Rated PG-13 - Running Time: 1:41 - Released 1/17/03



You can tell you’ve really made it when your tastes get so refined that you have to start making terrible movies just to pay the bills. Such is apparently the case with Jason Lee and Julia Stiles, two very promising actors who have shown they have the chops to succeed if the material is adequate. A Guy Thing, written by Greg Glienna (with 3 others) and directed by Chris Koch (Snow Day), is most certainly not adequate. It’s pure tripe, and the cast knows it. Even as we watch and listen to the nominees and winners of Golden Globes and Academy Awards discussing the better movies of the past year, we are reminded of the immense volume of trash that is churned out of Hollywood by producers who are more interested in raking in the bucks from undiscriminating teenagers than even trying for anything resembling art. For their part, Lee and Stiles use their considerable charm to attempt the impossible task of making this film watchable. They fail, but at least they try.

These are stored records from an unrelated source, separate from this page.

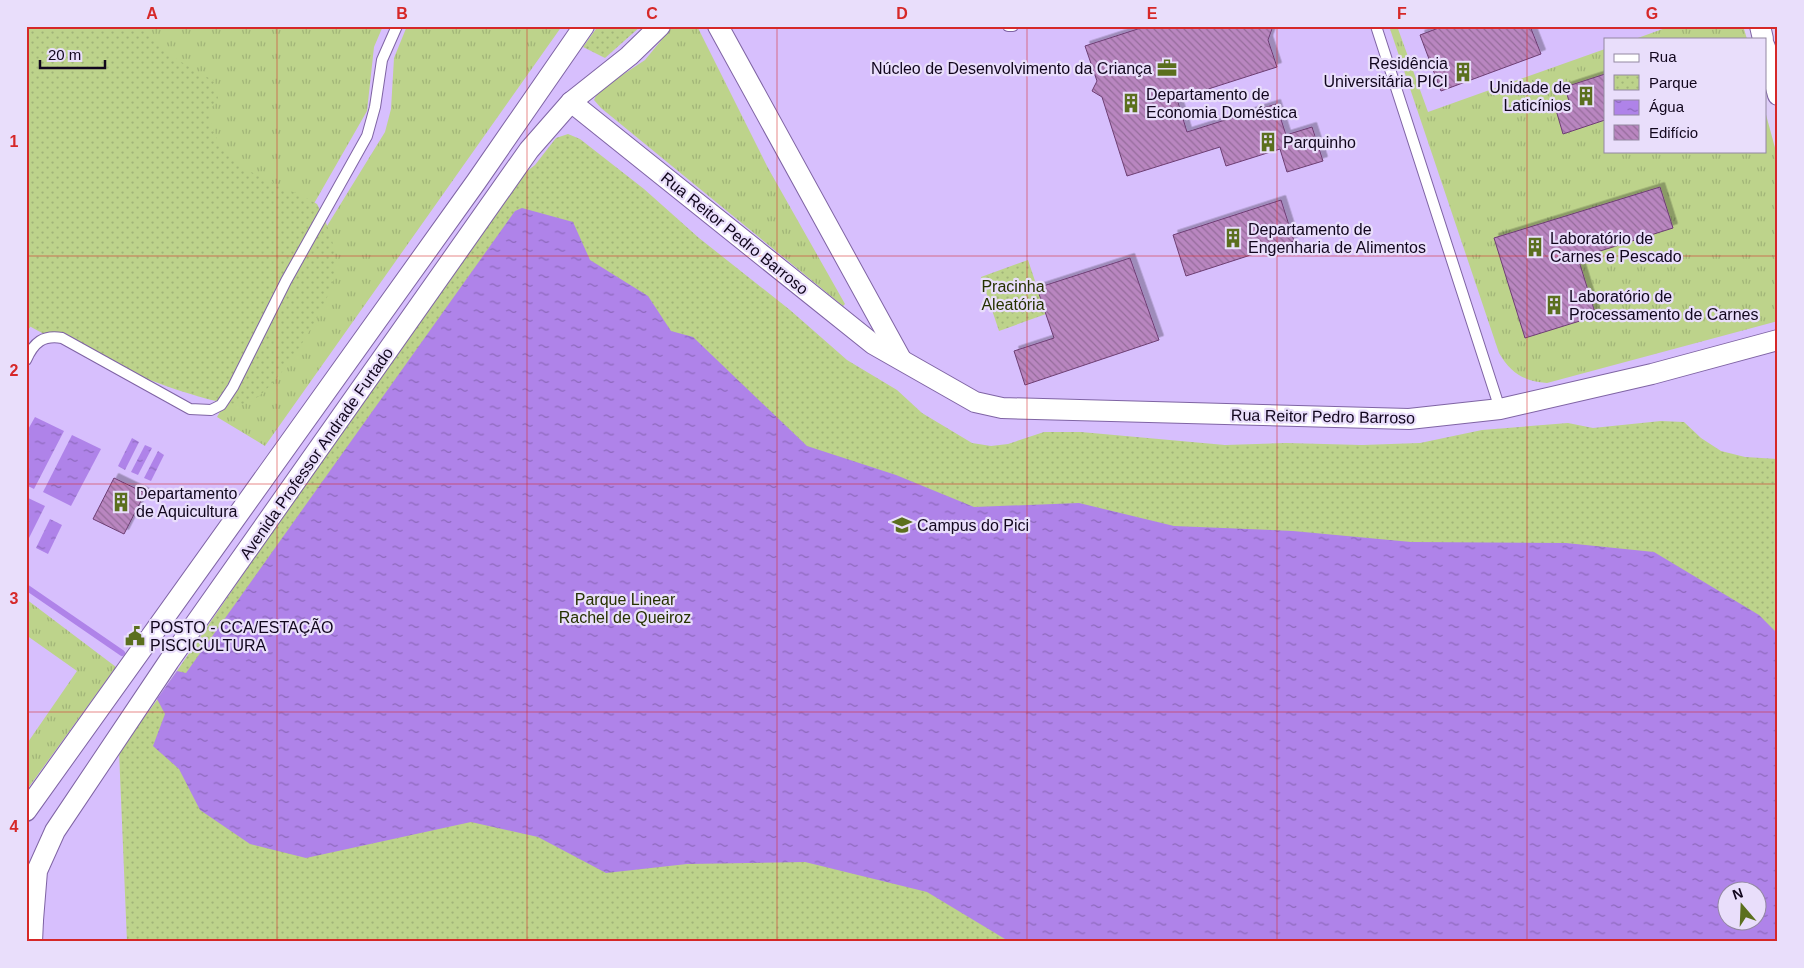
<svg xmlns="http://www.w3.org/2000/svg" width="1804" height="968" viewBox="0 0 1804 968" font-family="Helvetica,sans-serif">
  <defs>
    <pattern id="grass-tufts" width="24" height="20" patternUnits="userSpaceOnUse" patternTransform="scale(1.25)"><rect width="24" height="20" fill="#bdd38b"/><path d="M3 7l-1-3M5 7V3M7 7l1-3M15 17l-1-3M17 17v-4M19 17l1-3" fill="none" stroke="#a1b478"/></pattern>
    <pattern id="park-dots" width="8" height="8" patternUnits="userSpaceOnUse" patternTransform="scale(1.25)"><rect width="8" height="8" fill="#bdd38b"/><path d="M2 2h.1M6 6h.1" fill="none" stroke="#a1b478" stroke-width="1.8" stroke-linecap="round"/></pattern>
    <pattern id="water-ripples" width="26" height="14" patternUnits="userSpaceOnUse" patternTransform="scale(1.25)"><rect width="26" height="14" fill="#af83e9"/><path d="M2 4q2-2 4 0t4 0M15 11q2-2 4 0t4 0" fill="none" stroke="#8d69bc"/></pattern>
    <pattern id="building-back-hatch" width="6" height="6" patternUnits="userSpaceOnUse" patternTransform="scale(1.25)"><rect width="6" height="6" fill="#b986c0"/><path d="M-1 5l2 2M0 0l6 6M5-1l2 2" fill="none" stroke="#956c9b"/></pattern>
    <filter id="shadow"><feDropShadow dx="4.5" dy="-4.5" stdDeviation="0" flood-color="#0004"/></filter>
  </defs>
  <rect width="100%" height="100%" fill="#decef8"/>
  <!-- built -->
  <path fill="#d7bffd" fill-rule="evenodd" d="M26,26h1717l4,13h-142v112h160v-40l13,48v783h-1752zM1726,890h30v30h-30z"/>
  <!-- grass -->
  <g fill="url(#grass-tufts)">
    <path d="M26,26h357l-9,21 -7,64 -158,276 -176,-64 -7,10z"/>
    <path d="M407,26h155l-297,420 -48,-29 102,-178 66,-107 6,-23 3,-51z"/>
    <path d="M673,26h24l71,142 77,136 -2,2 -242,-198 -7,-8 4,-9 47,-31z"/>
    <path d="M1389,26h8l31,86 177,-63v102h160v-40l13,48v162l-231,62c-24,-2 -36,-10 -48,-30z"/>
    <path d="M1671,26h72l4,13h-112z"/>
    <path d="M26,599l90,68 -90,124v-46l51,-74 -51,-36z"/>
  </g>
  <!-- park -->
  <g fill="url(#park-dots)" fill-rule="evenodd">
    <path d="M26,26h115c20,26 45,39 73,55l4,17 -10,15c4,13 8,29 18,39 23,26 62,35 91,52 12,23 22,48 17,73 -5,29 -59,118 -87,126 -33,10 -189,-59 -221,-79z"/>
    <path d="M598,26h43l-36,32 -22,-11z"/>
    <path d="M568,134l12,5 64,50 55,49 91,72 57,50 50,30 25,23 50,30 19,3 17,-2 36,-12h37l144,13 61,-2 76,2 58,-2 62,-13 86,-7 25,5 68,-7 23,1 17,16 20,13 24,6 33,2v483h-1651l-8,-191 38,-51 165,-241 204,-287 9,-7 21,-27zM1726,890h30v30h-30z"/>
    <path d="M1028,260l18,54 -47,17 -18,-54z"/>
  </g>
  <!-- water -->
  <g fill="url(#water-ripples)" fill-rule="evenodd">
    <path d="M522,208l51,14 17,38 58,36 23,35 22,6 114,109 89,29 78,32 105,-4 95,23 119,5 118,11 155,1 88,9 105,63 19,19v308h-768l-83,-50 -122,-30 -118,2 -81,9 -68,-36 -67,-15 -165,36 -56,-14 -50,-34 -21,-41 -26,-23 12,-32 -8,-15 20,-28 9,2 329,-462zM1756,890v30h-30v-30z"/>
    <path d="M35,417l29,14 -30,58 -8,-4v-52z"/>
    <path d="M72,435l29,14 -30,57 -28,-14z"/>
    <path d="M132,438l7,4 -14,28 -7,-4z"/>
    <path d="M145,445l7,3 -14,27 -7,-3z"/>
    <path d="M158,451l6,4 -13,26 -7,-3z"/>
    <path d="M26,497l19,9 -18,36h-1z"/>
    <path d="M50,519l12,6 -14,29 -12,-6z"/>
  </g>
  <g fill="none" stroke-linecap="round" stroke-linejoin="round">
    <!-- stream -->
    <path stroke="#af83e9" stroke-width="6" d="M26,587l96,66"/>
  </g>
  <!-- building -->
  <g fill="url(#building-back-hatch)" stroke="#6d3e73" filter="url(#shadow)">
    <path d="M1147,26h126l-5,14 9,27 -100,32 10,33 89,-28 10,31 26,-8 11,34 -36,11 -7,-23 -54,17 -6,-19 -93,29 -25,-79 -10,-6 5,-10 -12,-35z"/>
    <path d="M1444,26h86l11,28 -100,37 -21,-56z"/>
    <path d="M1605,74v46l-42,14 -7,-24 14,-5 -5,-18z"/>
    <path d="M1660,187l13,41 -95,30 18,58 -71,22 -31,-100z"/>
    <path d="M1281,200l13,41 -108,35 -13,-41z"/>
    <path d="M1130,258l29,82 -134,45 -11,-34 40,-13 -17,-50z"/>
    <path d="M114,478l31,15 -21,41 -31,-15z"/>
  </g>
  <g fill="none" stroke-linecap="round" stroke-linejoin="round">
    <defs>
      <g id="lane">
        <path d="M1008,26h5"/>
        <path d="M1376,26l124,383"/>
        <path d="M26,360c8,-18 17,-25 36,-22l128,71 21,1 10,-5 12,-18 53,-106 81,-145 8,-29 7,-47 15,-34"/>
      </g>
      <g id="street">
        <path d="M718,26l183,333"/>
        <path d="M1760,26l3,13"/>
        <path d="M1765,47l13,48"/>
        <path d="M571,102l302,242 102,58 27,6 407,11 91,-10 152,-35 126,-34"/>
        <path d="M26,811l450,-629 108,-156"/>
        <path d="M30,907l3,13 -1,22"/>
        <path d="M33,920l4,-49 18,-40 114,-170 360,-511 42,-48 58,-46 31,-30"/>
      </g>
    </defs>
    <!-- lane casing -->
    <use href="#lane" stroke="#7f64a4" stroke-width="12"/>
    <!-- street casing -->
    <use href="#street" stroke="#7f64a4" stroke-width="22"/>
    <!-- lane -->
    <use href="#lane" stroke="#fff" stroke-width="10"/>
    <!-- street -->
    <use href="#street" stroke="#fff" stroke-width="20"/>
  </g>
  <!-- grid -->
  <path fill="none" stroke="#d62828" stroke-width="1" stroke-opacity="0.55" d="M277,26v916M527,26v916M777,26v916M1027,26v916M1277,26v916M1527,26v916M26,256h1752M26,484h1752M26,712h1752"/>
  <!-- icons -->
  <defs>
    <symbol id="office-bare" viewBox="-9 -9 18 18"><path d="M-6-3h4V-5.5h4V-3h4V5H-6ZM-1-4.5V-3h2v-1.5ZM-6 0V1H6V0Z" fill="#5b6f1e" stroke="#e9defb" stroke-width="2.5" paint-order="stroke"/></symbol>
    <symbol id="building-bare" viewBox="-9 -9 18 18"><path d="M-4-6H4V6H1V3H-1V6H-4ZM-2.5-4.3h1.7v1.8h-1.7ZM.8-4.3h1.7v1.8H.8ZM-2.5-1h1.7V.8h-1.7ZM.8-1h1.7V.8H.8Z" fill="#5b6f1e" stroke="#e9defb" stroke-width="2.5" paint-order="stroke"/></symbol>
    <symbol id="university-bare" viewBox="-9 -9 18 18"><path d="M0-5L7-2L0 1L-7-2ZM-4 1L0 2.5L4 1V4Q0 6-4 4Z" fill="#5b6f1e" stroke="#e9defb" stroke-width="2.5" paint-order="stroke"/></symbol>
    <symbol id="civic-bare" viewBox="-9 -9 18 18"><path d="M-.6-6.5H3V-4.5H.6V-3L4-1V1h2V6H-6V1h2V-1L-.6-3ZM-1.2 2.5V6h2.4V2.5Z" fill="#5b6f1e" stroke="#e9defb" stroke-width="2.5" paint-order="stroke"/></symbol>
  </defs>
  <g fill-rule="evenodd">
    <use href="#office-bare" x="1153" y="54" width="28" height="28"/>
    <use href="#building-bare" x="1449" y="58" width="28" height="28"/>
    <use href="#building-bare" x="1572" y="82" width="28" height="28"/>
    <use href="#building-bare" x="1117" y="89" width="28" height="28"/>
    <use href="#building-bare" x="1254" y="128" width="28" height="28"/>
    <use href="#building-bare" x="1219" y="224" width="28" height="28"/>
    <use href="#building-bare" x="1521" y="233" width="28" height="28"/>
    <use href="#building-bare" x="1540" y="291" width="28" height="28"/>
    <use href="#building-bare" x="107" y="488" width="28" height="28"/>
    <use href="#university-bare" x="888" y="511" width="28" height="28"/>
    <use href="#civic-bare" x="121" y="622" width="28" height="28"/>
  </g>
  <g text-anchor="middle" stroke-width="4.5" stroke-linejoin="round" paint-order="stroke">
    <!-- poi labels -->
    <g font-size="16" fill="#11061d" stroke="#e9defb" text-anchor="start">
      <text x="1448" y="69" text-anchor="end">Residência<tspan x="1448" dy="18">Universitária PICI</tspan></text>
      <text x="1152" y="74" text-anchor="end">Núcleo de Desenvolvimento da Criança</text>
      <text x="1571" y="93" text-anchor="end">Unidade de<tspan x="1571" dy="18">Laticínios</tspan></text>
      <text x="1146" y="100">Departamento de<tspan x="1146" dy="18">Economia Doméstica</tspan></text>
      <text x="1283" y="148">Parquinho</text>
      <text x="1248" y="235">Departamento de<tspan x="1248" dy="18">Engenharia de Alimentos</tspan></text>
      <text x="1550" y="244">Laboratório de<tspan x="1550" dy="18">Carnes e Pescado</tspan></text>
      <text x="1569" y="302">Laboratório de<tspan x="1569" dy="18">Processamento de Carnes</tspan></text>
      <text x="136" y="499">Departamento<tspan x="136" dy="18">de Aquicultura</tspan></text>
      <text x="917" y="531">Campus do Pici</text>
      <text x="150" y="633">POSTO - CCA/ESTAÇÃO<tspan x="150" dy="18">PISCICULTURA</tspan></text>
    </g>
    <!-- street labels -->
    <g font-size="16" fill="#11061d" stroke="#e9defb">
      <text transform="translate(735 233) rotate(39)" y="6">Rua Reitor Pedro Barroso</text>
      <text transform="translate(1323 416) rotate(1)" y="6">Rua Reitor Pedro Barroso</text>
      <text transform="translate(316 453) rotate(-55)" y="6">Avenida Professor Andrade Furtado</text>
    </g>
    <!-- park labels -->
    <g font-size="16" fill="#263200" stroke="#e9defb">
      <text x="1013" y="292">Pracinha<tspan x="1013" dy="18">Aleatória</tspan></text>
      <text x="625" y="605">Parque Linear<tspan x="625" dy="18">Rachel de Queiroz</tspan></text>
    </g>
  </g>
  <!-- border -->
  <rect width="1804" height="968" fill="none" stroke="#e9defb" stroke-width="55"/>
  <!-- legend -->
  <rect x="1604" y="38" width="162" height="115" fill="#e9defb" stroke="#9388a2"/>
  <rect x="1614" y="54" width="25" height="8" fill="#ffffff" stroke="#9388a2"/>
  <text x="1649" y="62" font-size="15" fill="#11061d">Rua</text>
  <rect x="1614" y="75" width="25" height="15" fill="url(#park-dots)" stroke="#9388a2"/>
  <text x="1649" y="88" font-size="15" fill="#11061d">Parque</text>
  <rect x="1614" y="100" width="25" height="15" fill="url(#water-ripples)" stroke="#9388a2"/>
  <text x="1649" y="112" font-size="15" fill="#11061d">Água</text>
  <rect x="1614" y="125" width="25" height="15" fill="url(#building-back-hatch)" stroke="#9388a2"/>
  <text x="1649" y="138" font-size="15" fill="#11061d">Edifício</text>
  <!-- north arrow -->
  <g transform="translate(1742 906) rotate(341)"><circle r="24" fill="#e9defb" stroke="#9388a2"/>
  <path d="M0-4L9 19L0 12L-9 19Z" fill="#5b6f1e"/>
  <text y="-8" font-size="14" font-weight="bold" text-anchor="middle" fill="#11061d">N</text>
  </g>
  <!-- scale -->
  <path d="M40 60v8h65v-8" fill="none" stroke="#11061d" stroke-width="2.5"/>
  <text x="48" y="60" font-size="15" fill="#11061d" stroke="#e9defb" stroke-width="4" paint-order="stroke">20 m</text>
  <rect x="28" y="28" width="1748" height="912" fill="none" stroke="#d62828" stroke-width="2"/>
  <g font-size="16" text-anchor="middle" font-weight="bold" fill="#d62828">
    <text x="152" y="19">A</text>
    <text x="402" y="19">B</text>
    <text x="652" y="19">C</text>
    <text x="902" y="19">D</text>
    <text x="1152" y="19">E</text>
    <text x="1402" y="19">F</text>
    <text x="1652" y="19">G</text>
    <text x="14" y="147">1</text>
    <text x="14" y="376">2</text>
    <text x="14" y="604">3</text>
    <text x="14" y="832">4</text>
  </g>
</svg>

Lee plays Paul Morse, a magazine ad man from Seattle who is about to marry Karen (Selma Blair), the daughter of his immensely wealthy and powerful boss (James Brolin), who is, of course, a control freak of the highest magnitude. However, on the morning after his bachelor party, he wakes up with one of the strippers hired for the event. Her name is Becky (Stiles), and although he was actually too drunk to have sex with her, he is now too hung over to know that. Now he must not only hide his indiscretion from Karen and her dad, but deal with the violent retribution visited on him by Becky’s psychotic ex-boyfriend (Lochlyn Munro), who has just become a member of Seattle’s finest. Then, to make matters worse, he discovers that Becky is actually Karen’s cousin, and will be at the wedding and a recurring character in the rest of his life. But frankly that’s not so bad, because he kind of likes her better than his bride-to-be anyway.

It wouldn’t be that bad if this were just a run-of-the-mill romantic comedy with hackneyed dialogue and plot elements we had all seen before. Well, yes, it would be that bad—but it’s worse. Because even though it is all those things, it’s not even handled well by director Koch. This movie is littered with lost threads, jokes set up and never realized, seeds planted that never flower. Plot points are introduced for the purpose of some lame joke or silly situation and then forgotten as if they never happened. Conflicts are never properly resolved. Characters are designed simply to fulfill some stereotype, and do things that are clearly not in their best interest just so we can enjoy a joke we’ve seen a million times before. What’s more, this isn’t even a new story idea. The plot is basically the same as 1999's infinitely better Forces Of Nature, with some minor alterations. Incidentally, it also bears shades of last year’s Cameron Diaz vehicle The Sweetest Thing, which featured Blair playing pretty much the same part.

I’m happy that Lee and Stiles are so successful they can purchase the 50-foot yachts, or the swanky mid-town apartments, or the candy-apple red Porches. Good for them. But I guess if you want to make the payments, you have to make movies like this. I guess it’s just A Star Thing.